When is a point source not a point source?

Post by ryd010 »

I've imaged an extragalactic supernova with ATCA, and although I don't expect to resolve it the image shows a source that looks extended in one axis at least, as confirmed by imfit:

Object sn1978k
RMS residual is 5.41E-05 (theoretical image noise is 2.11E-04)
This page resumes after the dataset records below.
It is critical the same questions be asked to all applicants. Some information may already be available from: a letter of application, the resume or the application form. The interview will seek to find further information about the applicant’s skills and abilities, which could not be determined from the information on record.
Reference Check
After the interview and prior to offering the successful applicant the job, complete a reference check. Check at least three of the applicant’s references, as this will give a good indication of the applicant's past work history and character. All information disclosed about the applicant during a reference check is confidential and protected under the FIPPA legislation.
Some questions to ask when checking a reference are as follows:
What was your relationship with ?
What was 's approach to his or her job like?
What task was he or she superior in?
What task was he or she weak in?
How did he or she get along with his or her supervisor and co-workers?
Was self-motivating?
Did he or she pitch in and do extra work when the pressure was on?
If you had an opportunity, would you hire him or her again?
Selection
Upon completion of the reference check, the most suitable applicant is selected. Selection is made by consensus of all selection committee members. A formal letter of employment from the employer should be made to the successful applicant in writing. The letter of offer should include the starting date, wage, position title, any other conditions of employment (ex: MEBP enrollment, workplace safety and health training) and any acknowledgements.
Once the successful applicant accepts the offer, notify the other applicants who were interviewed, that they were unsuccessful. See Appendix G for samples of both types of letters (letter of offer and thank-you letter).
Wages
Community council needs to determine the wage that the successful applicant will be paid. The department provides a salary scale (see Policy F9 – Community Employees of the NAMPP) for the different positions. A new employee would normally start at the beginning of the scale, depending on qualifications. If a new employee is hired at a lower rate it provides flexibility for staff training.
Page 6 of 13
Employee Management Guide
Using the following beam parameters when
deconvolving and converting to integrated flux
Beam Major, minor axes (arcsec): 1.92 1.63
Beam Position angle (degrees): 66.3

Scaling error estimates by 4.7 to account for
noise correlation between pixels

Source 1, Object type: gaussian
Peak value: 9.3272E-04 +/- 7.2344E-05
Total integrated flux: 2.3485E-03 +/- 2.8603E-04
Offset Position (arcsec): -1.278 -0.867
Positional errors (arcsec): 0.158 0.055
Pos error ellipse (arcsec): 0.159 0.055 87.75
Right Ascension: 03:17:38.786
Declination: -66:33:03.867
Major axis (arcsec): 4.719 +/- 0.422
Minor axis (arcsec): 1.673 +/- 0.135
Position angle (degrees): 88.09 +/- 2.82
Deconvolution appears to produce a point source
-------------------------------------------------

How come the fit results above confirm that the source is extended along the major axis cf. the beam, and yet still states "Deconvolution appears to produce a point source"?

Cheers,

Stuart
Mark.Wieringa
ATCA Expert
Posts: 297
Joined: Mon Feb 08, 2010 1:37 pm

Re: When is a point source not a point source?

Post by Mark.Wieringa »

Hi Stuart,

I had a look at the code, the message means deconvolving the gaussian source fit with the beam fit failed (the minor axis was <0), so the source maybe narrower than the beam in one direction and wider in the other. There are two failure modes like this, your source was close enough to the beam size in the minor axis that it printed the 'point source' message. If the source is even narrower it will just say 'deconvolution failed'.
This could be due to insufficient signal to noise ratio or residual calibration errors affecting the clean.
Some things to try: change the robust parameter in invert to change the resolution a bit, if you think you have enough signal and the image supports it: fit the source with 2 point components.